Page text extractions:
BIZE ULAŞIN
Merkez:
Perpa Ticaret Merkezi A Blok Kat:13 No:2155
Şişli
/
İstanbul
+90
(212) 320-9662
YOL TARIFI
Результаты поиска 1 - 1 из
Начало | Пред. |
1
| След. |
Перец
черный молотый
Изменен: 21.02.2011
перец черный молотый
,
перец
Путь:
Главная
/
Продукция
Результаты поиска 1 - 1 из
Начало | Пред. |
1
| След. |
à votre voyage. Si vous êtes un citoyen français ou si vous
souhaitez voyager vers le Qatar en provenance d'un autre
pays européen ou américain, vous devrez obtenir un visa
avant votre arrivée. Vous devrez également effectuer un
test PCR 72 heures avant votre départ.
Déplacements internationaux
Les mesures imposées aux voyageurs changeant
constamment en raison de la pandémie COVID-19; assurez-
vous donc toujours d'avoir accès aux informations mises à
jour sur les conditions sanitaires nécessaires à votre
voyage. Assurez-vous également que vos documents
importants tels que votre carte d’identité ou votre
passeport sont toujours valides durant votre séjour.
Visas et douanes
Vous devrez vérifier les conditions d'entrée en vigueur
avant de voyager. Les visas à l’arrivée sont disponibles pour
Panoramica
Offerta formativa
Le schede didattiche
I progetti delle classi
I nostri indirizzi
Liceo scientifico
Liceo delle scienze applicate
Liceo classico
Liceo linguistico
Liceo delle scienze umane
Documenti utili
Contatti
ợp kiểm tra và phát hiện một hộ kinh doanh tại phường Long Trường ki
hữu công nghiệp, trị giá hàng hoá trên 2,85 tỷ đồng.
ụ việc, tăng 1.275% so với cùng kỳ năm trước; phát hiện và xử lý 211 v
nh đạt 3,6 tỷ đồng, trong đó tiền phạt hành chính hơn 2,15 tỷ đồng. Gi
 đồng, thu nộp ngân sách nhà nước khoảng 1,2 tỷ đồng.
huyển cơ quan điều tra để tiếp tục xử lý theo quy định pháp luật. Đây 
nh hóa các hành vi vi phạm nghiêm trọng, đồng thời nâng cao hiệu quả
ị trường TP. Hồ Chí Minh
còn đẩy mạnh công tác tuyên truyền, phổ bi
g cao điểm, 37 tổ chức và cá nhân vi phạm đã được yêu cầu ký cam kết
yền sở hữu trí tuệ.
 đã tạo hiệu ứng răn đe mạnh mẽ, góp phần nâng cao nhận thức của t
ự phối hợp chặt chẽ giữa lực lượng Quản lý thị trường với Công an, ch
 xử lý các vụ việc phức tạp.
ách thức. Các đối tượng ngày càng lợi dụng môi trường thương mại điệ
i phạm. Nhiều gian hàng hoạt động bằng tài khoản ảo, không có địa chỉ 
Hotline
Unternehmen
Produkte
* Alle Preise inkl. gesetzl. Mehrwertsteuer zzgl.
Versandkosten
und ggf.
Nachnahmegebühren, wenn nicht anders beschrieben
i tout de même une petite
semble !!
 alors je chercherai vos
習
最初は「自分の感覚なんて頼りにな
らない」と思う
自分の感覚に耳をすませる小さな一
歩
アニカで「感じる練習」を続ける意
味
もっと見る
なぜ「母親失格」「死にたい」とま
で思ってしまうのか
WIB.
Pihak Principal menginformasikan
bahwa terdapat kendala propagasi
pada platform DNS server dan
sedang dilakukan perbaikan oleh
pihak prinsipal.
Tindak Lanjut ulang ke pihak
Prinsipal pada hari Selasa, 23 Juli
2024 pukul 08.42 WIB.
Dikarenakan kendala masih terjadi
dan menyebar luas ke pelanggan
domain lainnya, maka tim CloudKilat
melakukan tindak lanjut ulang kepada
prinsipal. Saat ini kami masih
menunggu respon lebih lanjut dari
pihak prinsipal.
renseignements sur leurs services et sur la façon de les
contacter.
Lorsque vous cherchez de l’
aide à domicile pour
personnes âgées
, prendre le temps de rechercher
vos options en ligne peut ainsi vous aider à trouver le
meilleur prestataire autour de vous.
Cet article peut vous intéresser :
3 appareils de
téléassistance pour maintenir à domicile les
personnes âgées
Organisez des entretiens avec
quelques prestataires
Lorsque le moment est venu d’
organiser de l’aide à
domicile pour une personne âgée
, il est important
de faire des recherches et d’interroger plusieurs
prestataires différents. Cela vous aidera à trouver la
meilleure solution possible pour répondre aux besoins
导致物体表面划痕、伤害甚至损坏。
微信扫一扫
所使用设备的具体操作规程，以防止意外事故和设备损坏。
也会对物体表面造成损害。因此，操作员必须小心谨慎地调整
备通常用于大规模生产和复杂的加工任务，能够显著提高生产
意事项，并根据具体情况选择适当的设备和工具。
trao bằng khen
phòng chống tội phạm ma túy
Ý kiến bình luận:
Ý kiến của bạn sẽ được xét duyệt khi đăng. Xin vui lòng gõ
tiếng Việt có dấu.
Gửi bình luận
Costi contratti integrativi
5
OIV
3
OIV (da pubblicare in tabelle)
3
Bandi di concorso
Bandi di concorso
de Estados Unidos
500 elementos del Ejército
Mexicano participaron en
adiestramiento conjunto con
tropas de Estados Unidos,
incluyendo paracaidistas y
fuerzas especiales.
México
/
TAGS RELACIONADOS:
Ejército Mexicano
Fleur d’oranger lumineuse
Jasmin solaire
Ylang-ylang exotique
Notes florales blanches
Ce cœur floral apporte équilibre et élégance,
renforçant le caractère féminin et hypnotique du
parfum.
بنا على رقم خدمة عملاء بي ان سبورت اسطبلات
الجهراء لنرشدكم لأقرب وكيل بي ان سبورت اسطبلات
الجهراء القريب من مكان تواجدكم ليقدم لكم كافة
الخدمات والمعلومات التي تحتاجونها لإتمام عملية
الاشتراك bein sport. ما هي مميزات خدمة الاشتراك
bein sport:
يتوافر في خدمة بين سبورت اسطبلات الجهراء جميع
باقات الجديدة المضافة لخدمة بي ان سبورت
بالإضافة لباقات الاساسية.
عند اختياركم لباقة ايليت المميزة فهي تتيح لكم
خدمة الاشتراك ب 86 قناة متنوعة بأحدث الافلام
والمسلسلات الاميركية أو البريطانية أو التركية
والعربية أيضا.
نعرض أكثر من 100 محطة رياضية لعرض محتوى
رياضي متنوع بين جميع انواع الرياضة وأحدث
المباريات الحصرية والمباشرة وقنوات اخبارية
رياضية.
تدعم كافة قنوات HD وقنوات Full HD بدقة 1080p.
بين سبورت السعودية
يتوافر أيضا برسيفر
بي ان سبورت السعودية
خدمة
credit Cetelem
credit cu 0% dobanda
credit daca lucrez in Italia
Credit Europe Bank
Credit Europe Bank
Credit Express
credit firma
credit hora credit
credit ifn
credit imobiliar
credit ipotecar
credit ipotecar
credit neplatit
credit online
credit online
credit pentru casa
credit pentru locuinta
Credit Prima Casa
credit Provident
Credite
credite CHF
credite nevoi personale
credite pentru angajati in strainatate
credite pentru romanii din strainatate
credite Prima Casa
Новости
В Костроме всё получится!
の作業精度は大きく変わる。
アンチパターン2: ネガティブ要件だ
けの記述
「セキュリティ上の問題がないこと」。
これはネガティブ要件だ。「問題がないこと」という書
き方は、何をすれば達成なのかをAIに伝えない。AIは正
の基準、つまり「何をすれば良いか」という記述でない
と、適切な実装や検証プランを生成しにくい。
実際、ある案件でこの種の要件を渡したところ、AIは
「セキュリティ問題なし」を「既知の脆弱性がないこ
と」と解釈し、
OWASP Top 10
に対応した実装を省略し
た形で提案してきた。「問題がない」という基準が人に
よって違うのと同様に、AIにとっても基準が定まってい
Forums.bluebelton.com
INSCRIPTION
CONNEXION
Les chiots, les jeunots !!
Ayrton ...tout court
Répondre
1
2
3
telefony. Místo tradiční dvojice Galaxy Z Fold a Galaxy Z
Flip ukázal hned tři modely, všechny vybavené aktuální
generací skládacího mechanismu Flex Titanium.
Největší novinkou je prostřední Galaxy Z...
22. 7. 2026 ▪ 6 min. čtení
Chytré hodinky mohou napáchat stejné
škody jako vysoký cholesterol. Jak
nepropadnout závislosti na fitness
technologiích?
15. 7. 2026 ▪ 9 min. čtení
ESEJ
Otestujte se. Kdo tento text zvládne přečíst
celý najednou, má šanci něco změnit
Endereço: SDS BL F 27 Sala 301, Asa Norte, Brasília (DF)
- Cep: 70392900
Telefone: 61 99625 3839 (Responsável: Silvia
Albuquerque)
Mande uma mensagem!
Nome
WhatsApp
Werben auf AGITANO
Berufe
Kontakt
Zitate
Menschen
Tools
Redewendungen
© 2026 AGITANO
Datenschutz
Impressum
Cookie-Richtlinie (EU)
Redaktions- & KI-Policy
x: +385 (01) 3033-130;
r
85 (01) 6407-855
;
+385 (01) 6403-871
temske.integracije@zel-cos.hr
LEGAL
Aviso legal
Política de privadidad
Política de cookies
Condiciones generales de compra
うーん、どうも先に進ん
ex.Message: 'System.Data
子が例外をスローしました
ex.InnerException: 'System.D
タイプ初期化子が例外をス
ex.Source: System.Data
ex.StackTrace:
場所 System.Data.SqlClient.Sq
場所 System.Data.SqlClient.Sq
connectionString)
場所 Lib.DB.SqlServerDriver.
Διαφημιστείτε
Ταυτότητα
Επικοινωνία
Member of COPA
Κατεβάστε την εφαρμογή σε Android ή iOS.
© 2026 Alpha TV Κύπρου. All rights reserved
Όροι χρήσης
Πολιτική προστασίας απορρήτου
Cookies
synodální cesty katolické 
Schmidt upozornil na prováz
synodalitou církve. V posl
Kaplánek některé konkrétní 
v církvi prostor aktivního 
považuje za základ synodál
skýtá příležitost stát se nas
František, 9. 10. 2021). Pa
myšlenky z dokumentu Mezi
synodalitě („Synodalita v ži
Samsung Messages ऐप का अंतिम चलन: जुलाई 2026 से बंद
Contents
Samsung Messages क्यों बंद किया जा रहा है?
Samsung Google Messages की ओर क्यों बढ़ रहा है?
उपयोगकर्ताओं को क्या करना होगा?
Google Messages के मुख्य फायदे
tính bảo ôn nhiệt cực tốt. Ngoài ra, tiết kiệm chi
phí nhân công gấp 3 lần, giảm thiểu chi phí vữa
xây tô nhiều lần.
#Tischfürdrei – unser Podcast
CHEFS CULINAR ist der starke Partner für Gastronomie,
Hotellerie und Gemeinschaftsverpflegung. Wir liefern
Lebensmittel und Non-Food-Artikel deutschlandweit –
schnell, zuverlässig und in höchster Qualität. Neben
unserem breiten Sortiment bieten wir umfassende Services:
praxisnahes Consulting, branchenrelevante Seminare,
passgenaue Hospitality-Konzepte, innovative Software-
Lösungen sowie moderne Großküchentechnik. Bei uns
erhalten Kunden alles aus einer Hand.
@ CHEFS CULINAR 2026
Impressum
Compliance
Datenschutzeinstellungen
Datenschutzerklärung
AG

REQUIREMENT:
Copy the lines above verbatim, starting from the very first line and ending with the line that contains "à votre voyage.", with that last line included.

RESPONSE BELOW:
BIZE ULAŞIN
Merkez:
Perpa Ticaret Merkezi A Blok Kat:13 No:2155
Şişli
/
İstanbul
+90
(212) 320-9662
YOL TARIFI
Результаты поиска 1 - 1 из
Начало | Пред. |
1
| След. |
Перец
черный молотый
Изменен: 21.02.2011
перец черный молотый
,
перец
Путь:
Главная
/
Продукция
Результаты поиска 1 - 1 из
Начало | Пред. |
1
| След. |
à votre voyage. Si vous êtes un citoyen français ou si vous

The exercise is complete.